Stone Junction
June 12, 2023 7:23 PM - Subscribe

Charging like a runaway semitrailer on a downhill grade and spanning the era from Haight-Ashbury's Summer of Love into the darkness of 1980s Manhattan, Stone Junction is a wise and wildly imaginative novel about Daniel Pearse, an orphaned child who is taken under the wings of the AMO -- the Alliance of Magicians and Outlaws.

An assortment of sages sharpen Daniel's wide-eyed outlook until he has the concentration of a card shark Zeta master, via apprenticeships in meditation, safecracking, poker, and the art of walking through walls. Wizards are made, not born, and this unconventional education sets Daniel on the trail of mysteries ancient and modern.A strange, six-pound diamond sphere held by the U.S. government in a New Mexico vault, rumored to be the Philosopher's Stone or the Holy Grail, becomes the AMO's obsession. In time, Daniel perfects his powers and heads off to steal the magic stone, and what happens changes his life forever.

Stone Junction is a bravura act of storytelling, both a free-spirited adventure and a parable about the powers within all of us.

(Blurb from Goodreads)
posted by Literaryhero (8 comments total) 3 users marked this as a favorite
 
I recently re-read this on a whim, and I found it almost impossible to put down. There are a few spots that haven't aged particularly well, but in general, it is a wild ride.
posted by Literaryhero at 7:25 PM on June 12, 2023


Modest request: who's the author?
posted by Halloween Jack at 6:42 AM on June 13, 2023 [1 favorite]


The author is Jim Dodge.

I read this like 30 years ago due to an effusive blurb from Pynchon. I think I enjoyed it, but I honestly don't remember a thing about it.
posted by dfan at 6:57 AM on June 13, 2023 [1 favorite]


I found it on Amazon, and one of the reviews warned not to read Pynchon's intro because it contains spoilers.
posted by Halloween Jack at 7:01 AM on June 13, 2023


I read this like 30 years ago due to an effusive blurb from Pynchon. I think I enjoyed it, but I honestly don't remember a thing about it.

It was like 22-ish years ago for me, but otherwise same here. It's still on my shelf, so I should re-read it sometime. I recently recognized the cover when someone on a TV show was reading it, but I can't remember what the show was.
posted by heteronym at 6:39 PM on June 14, 2023


I found it on Amazon, and one of the reviews warned not to read Pynchon's intro because it contains spoilers.

I am pro-spoiler generally, but even if I wasn't, this isn't really the kind of book where you are reading along for the plot.
posted by Literaryhero at 11:22 PM on June 14, 2023


As a side note, I started reading another Jim Dodge novel "Not Fade Away" with the intent of posting it next, but about halfway through it becomes really, really, really racist in a totally non-excusable way (not that racism is ever excusable). I had to put the book down.

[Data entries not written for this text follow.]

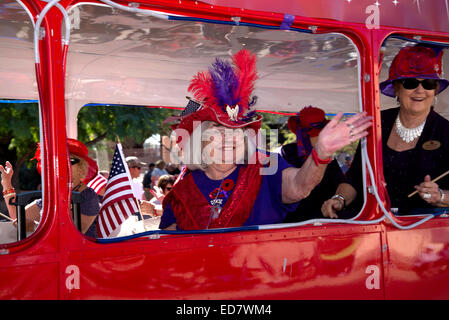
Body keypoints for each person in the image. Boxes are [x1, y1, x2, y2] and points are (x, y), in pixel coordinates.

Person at [159, 49, 372, 230]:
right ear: (200, 137)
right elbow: (168, 249)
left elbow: (299, 186)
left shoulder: (265, 167)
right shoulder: (183, 191)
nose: (229, 136)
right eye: (218, 127)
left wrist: (321, 153)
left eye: (237, 129)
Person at [321, 44, 449, 218]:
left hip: (425, 230)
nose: (420, 90)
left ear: (434, 91)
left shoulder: (445, 131)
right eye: (410, 83)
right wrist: (339, 199)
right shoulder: (377, 123)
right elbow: (356, 177)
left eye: (428, 84)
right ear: (396, 88)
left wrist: (440, 196)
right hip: (375, 223)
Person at [0, 138, 101, 237]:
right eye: (57, 162)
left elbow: (76, 231)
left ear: (81, 168)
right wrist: (7, 184)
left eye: (69, 161)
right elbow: (17, 218)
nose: (61, 166)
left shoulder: (88, 196)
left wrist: (35, 226)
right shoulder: (52, 196)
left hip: (80, 252)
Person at [281, 106, 347, 222]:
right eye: (316, 135)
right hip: (296, 220)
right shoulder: (288, 154)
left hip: (327, 217)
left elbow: (339, 184)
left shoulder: (326, 154)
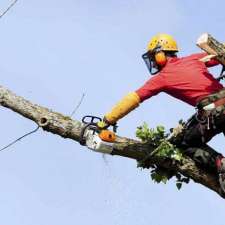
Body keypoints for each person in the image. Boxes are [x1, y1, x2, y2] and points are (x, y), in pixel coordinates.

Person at [101, 33, 225, 191]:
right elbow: (219, 52)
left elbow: (134, 98)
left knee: (185, 143)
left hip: (215, 112)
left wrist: (106, 120)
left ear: (160, 54)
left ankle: (220, 164)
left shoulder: (163, 77)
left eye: (153, 58)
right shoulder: (194, 59)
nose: (153, 62)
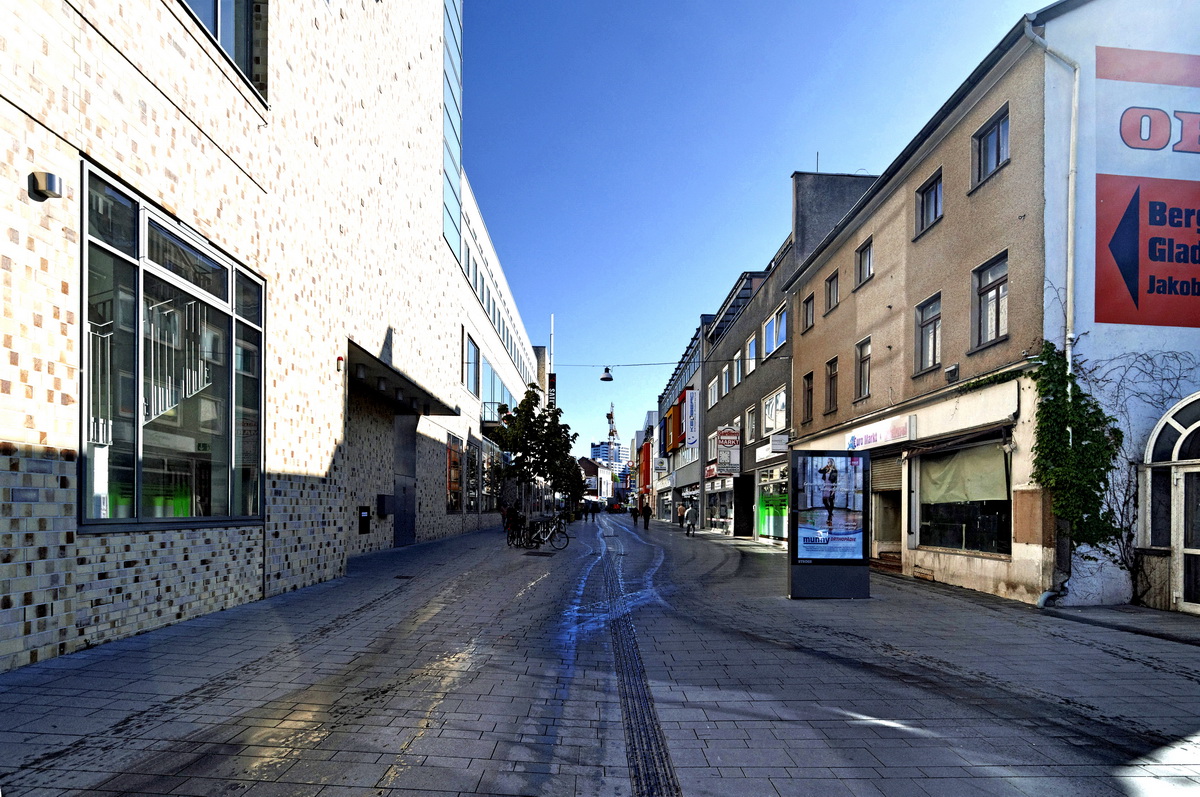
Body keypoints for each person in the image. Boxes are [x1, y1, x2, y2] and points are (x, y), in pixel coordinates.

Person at [818, 458, 838, 523]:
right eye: (827, 462)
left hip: (831, 487)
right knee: (824, 501)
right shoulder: (826, 470)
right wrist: (824, 467)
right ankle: (830, 513)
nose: (828, 463)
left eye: (829, 462)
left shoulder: (834, 471)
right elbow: (819, 471)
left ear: (832, 463)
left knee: (831, 501)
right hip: (825, 487)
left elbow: (835, 481)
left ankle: (829, 517)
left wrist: (833, 490)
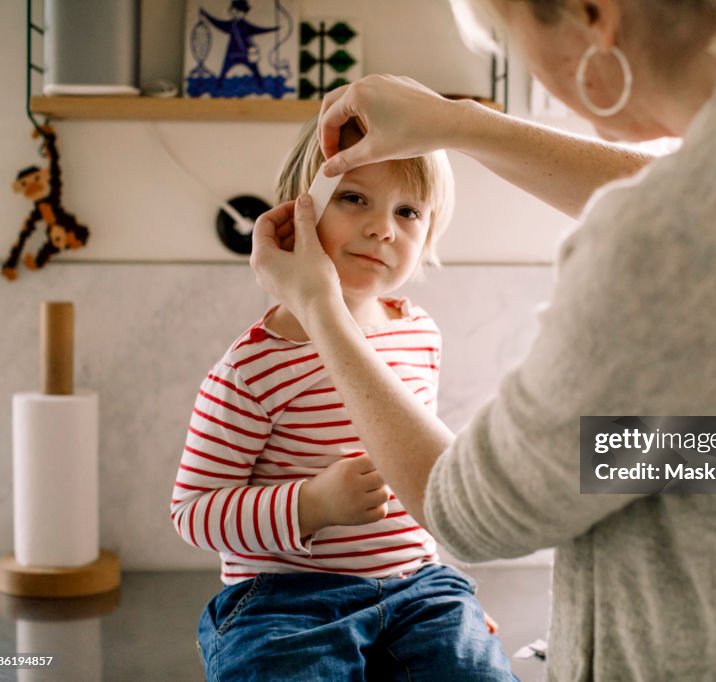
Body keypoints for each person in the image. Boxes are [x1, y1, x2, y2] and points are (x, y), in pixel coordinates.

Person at [249, 0, 716, 679]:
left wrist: (321, 310)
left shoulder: (658, 249)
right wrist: (462, 125)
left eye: (510, 36)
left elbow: (468, 512)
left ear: (592, 17)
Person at [170, 116, 516, 681]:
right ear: (294, 216)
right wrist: (311, 505)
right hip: (284, 602)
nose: (383, 228)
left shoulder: (419, 333)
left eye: (408, 212)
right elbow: (192, 513)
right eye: (354, 197)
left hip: (417, 589)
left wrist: (453, 610)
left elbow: (420, 480)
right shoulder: (253, 366)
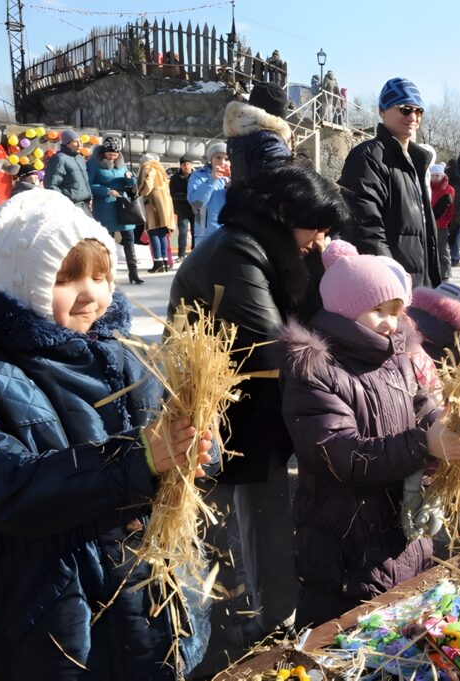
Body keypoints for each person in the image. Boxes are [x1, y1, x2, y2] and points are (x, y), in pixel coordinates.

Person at [0, 190, 213, 679]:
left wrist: (192, 451)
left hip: (151, 585)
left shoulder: (125, 354)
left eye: (100, 276)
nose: (91, 293)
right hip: (59, 600)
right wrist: (140, 459)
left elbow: (164, 446)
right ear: (22, 285)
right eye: (67, 279)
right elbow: (9, 491)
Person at [170, 159, 349, 669]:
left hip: (259, 404)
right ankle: (227, 635)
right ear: (284, 214)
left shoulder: (267, 245)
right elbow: (278, 344)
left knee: (265, 512)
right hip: (219, 410)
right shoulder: (234, 252)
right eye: (316, 227)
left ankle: (270, 617)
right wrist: (346, 375)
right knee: (222, 523)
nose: (319, 241)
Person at [277, 239, 460, 627]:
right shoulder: (315, 373)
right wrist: (424, 445)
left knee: (399, 629)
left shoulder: (396, 356)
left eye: (396, 311)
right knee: (344, 638)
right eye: (378, 311)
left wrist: (450, 428)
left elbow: (422, 406)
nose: (390, 322)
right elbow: (341, 455)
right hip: (346, 545)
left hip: (399, 527)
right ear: (345, 310)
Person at [339, 77, 445, 288]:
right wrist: (390, 283)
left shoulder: (417, 160)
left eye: (418, 111)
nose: (413, 117)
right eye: (405, 109)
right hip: (391, 288)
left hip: (419, 285)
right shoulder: (368, 156)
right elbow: (367, 228)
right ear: (382, 111)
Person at [88, 136, 143, 284]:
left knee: (129, 238)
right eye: (110, 153)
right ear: (104, 152)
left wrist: (131, 179)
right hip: (105, 206)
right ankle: (104, 272)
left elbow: (129, 183)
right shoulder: (94, 164)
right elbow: (89, 184)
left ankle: (134, 273)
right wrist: (106, 190)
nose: (113, 156)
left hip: (123, 204)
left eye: (116, 154)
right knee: (105, 240)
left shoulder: (121, 164)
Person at [224, 81, 293, 185]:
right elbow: (277, 189)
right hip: (262, 201)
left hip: (240, 199)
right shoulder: (270, 142)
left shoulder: (237, 134)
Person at [137, 152, 176, 273]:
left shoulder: (148, 167)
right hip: (165, 201)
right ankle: (164, 261)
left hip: (154, 201)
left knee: (153, 231)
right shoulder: (161, 169)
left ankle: (157, 262)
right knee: (162, 232)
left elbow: (148, 184)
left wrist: (140, 193)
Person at [188, 142, 230, 248]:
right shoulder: (198, 176)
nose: (222, 162)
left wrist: (236, 186)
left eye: (227, 159)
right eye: (218, 157)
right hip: (205, 233)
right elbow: (196, 204)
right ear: (210, 160)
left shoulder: (234, 177)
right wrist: (211, 180)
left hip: (229, 231)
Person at [44, 128, 91, 214]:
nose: (79, 144)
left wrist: (89, 196)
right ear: (67, 144)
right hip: (71, 206)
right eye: (75, 141)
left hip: (85, 204)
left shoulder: (80, 158)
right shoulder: (59, 159)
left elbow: (84, 181)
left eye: (80, 141)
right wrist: (64, 202)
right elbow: (51, 185)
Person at [429, 162, 456, 259]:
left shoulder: (449, 189)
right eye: (433, 175)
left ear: (442, 175)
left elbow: (451, 209)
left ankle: (445, 272)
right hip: (429, 223)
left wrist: (447, 221)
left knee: (442, 250)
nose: (435, 177)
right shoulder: (427, 188)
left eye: (437, 175)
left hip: (442, 225)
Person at [170, 155, 195, 258]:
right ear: (180, 166)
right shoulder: (175, 178)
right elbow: (173, 194)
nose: (186, 166)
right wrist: (188, 197)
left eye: (188, 164)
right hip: (182, 210)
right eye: (184, 164)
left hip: (195, 209)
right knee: (183, 233)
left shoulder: (196, 176)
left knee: (196, 232)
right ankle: (181, 254)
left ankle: (195, 252)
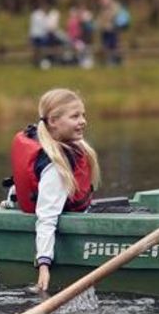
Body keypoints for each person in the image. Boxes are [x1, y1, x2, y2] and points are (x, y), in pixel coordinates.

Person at [8, 88, 102, 291]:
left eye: (83, 115)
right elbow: (47, 218)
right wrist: (43, 264)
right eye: (75, 116)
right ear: (53, 121)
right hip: (49, 232)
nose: (83, 121)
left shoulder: (63, 147)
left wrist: (11, 200)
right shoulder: (55, 166)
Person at [97, 0, 123, 66]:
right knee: (106, 46)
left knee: (114, 46)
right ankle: (109, 61)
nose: (103, 2)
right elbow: (100, 19)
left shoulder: (115, 7)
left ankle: (116, 61)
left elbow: (116, 16)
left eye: (104, 0)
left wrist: (110, 23)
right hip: (105, 31)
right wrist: (100, 25)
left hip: (113, 30)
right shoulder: (103, 9)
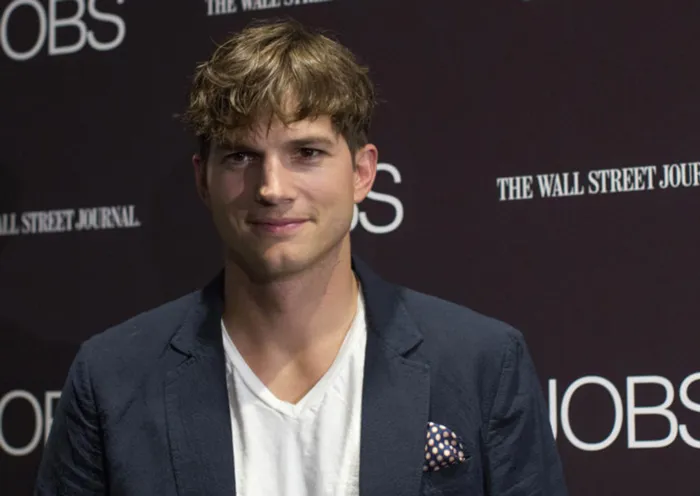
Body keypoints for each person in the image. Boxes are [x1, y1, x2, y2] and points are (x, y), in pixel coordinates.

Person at [35, 18, 568, 496]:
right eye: (241, 156)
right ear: (202, 180)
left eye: (306, 153)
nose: (272, 188)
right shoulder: (112, 378)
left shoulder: (481, 364)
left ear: (362, 173)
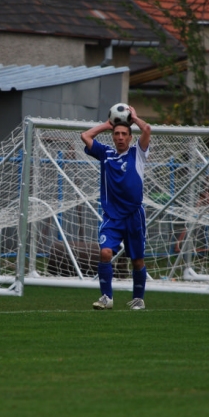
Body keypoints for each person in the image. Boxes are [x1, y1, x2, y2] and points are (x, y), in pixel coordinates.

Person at [81, 105, 151, 310]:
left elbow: (147, 131)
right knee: (105, 253)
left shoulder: (137, 153)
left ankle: (138, 299)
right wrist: (107, 125)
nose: (120, 137)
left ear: (130, 137)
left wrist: (135, 118)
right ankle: (106, 298)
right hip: (112, 217)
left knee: (137, 260)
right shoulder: (106, 153)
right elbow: (85, 136)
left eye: (124, 134)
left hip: (134, 216)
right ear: (113, 136)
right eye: (117, 134)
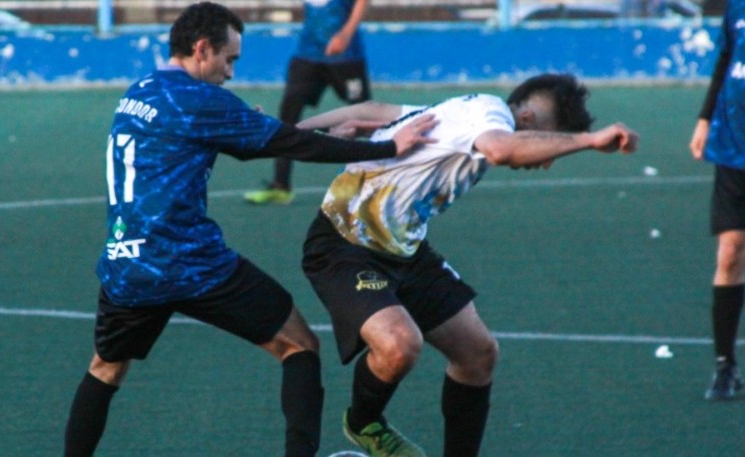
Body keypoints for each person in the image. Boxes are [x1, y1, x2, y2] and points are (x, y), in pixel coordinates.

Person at [61, 3, 437, 456]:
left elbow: (247, 135)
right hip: (192, 263)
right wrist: (388, 146)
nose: (231, 72)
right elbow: (289, 143)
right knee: (299, 345)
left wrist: (313, 128)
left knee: (105, 368)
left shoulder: (141, 89)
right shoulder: (202, 100)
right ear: (202, 49)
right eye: (229, 59)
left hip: (128, 265)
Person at [297, 74, 639, 457]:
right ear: (526, 119)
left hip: (404, 250)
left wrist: (290, 131)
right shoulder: (488, 114)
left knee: (478, 354)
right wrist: (590, 141)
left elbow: (373, 112)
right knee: (399, 344)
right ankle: (364, 423)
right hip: (343, 245)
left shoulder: (463, 114)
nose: (546, 160)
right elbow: (502, 150)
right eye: (550, 146)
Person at [243, 0, 372, 205]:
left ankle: (368, 183)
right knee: (288, 114)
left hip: (346, 56)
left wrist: (346, 33)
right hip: (307, 54)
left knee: (365, 118)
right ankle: (281, 185)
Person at [688, 0, 745, 401]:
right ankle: (725, 365)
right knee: (729, 254)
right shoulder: (736, 8)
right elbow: (726, 58)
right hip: (734, 147)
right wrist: (705, 118)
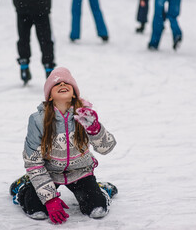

I am considering trying to re-read his first novel, Fup, but I'm honestly kind of put off by the whole thing now.
posted by Literaryhero at 11:25 PM on June 14, 2023


I read this like 30 years ago due to an effusive blurb from Pynchon. I think I enjoyed it, but I honestly don't remember a thing about it.

This is exactly my experience. Pynchon blurb, the rest a blur.